Russia scraps remaining COVID restrictions
Russia said on Friday it was ending all restrictions to combat the spread of COVID-19, including the requirement to wear masks, citing a steady decline in deaths from the virus. However, it did not rule out re-introducing restrictive measures if the situation deteriorates. Consumer watchdog Rospotrebnadzor said it was "suspending previously introduced restrictions, including the mask regime, a ban on public catering at night, and a number of other measures".
Covid-19 infections in UK jump by more than half a million in a week
Covid-19 infections in the UK have jumped by more than half a million in a week, with the rise likely to be driven by the latest Omicron variants BA.4 and BA.5, figures show. Hospital numbers are also continuing to increase, with early signs of a rise in intensive care admissions among older age groups. A total of 2.3 million people in private households are estimated to have had the virus last week, up 32% from a week earlier, according to the Office for National Statistics (ONS). This is the highest estimate for total infections since late April, but is still some way below the record high of 4.9 million seen at the peak of the Omicron BA.2 wave at the end of March.
UK Sees ICU Admissions Rise Among Elderly as Covid Cases Climb
UK hospital admissions linked to Covid are climbing again as omicron subvariants cause new outbreaks across the country. England’s hospital admission rate for the week through June 26 stood at 11.11 per 100,000 people, jumping nearly 40% from 7.98 in the previous week, according to the UK Health Security Agency, with intensive-care cases spreading among older age groups. “We continue to see an increase in Covid-19 data, with a rise in case rates and hospitalizations in those aged 65 years and over, and outbreaks in care homes,” said Mary Ramsay, director of clinical programs at the agency.
Study determines ideal COVID19 vaccine type, timing during pregnancy
Since the COVID-19 vaccine rollout, data has indicated that inoculation during pregnancy can help to protect both the mother and baby. New research collaboratively conducted at Massachusetts General Hospital (MGH) and Brigham and Women’s Hospital (BWH), published in the peer-reviewed Nature Communications, looked further into the extent of this protection by examining which vaccine is most effective, and when.

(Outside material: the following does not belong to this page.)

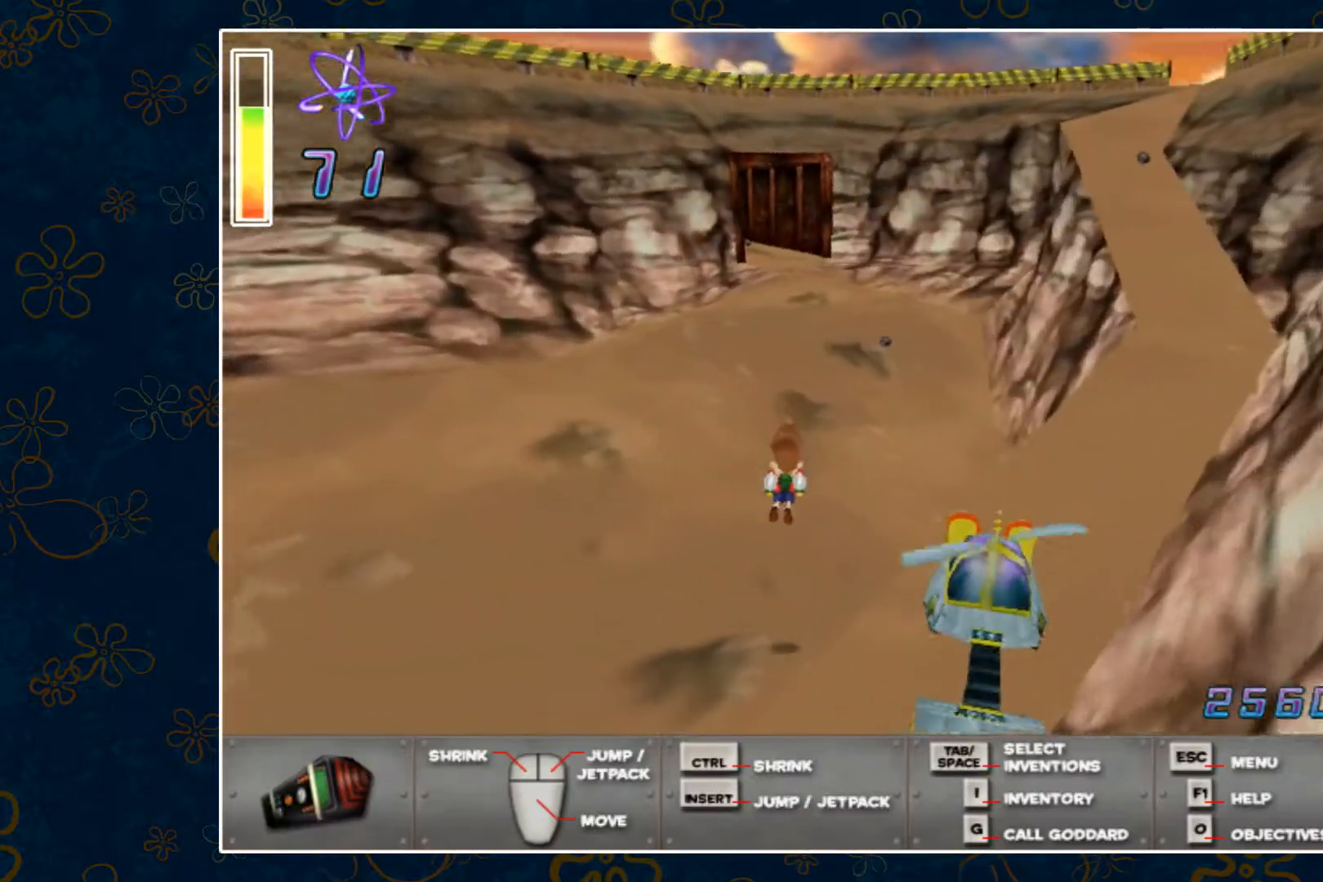
{"keys": ["n"], "events": []}
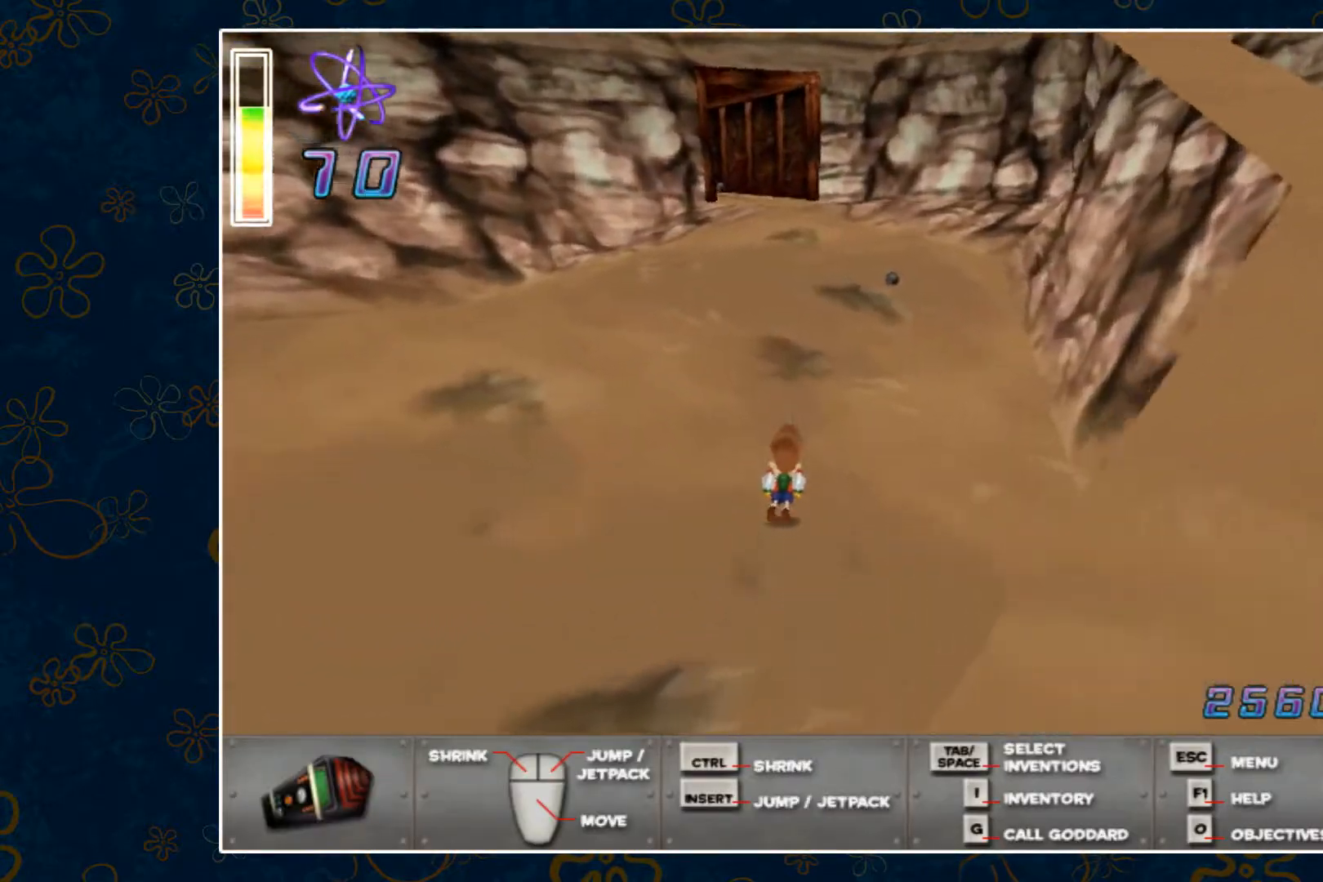
{"keys": ["n"], "events": []}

Two-week break from methotrexate may boost Covid-19 vaccine effect
A two-week break from taking methotrexate after a Covid-19 booster vaccine can help improve its effectiveness, a UK trial has suggested. Analysis of immune responses in 127 participants who were randomly allocated to suspend methotrexate use for two weeks and 127 to continue using it as usual, showed such a difference that researchers stopped the trial early. At four weeks and 12 weeks after the Covid-19 jab, participants’ spike-antibody levels were more than two-fold higher in the paused methotrexate group compared with those who continued to take the drug. Reporting in The Lancet Respiratory Medicine, the researcher also found a worsening of disease control at week four in those who had stopped taking methotrexate but that it had normalised by week 12. Overall, there was no impact on quality of life or general health, suggesting the approach could be useful for more than a million people in the UK who take the immune-suppressing drug for inflammatory conditions.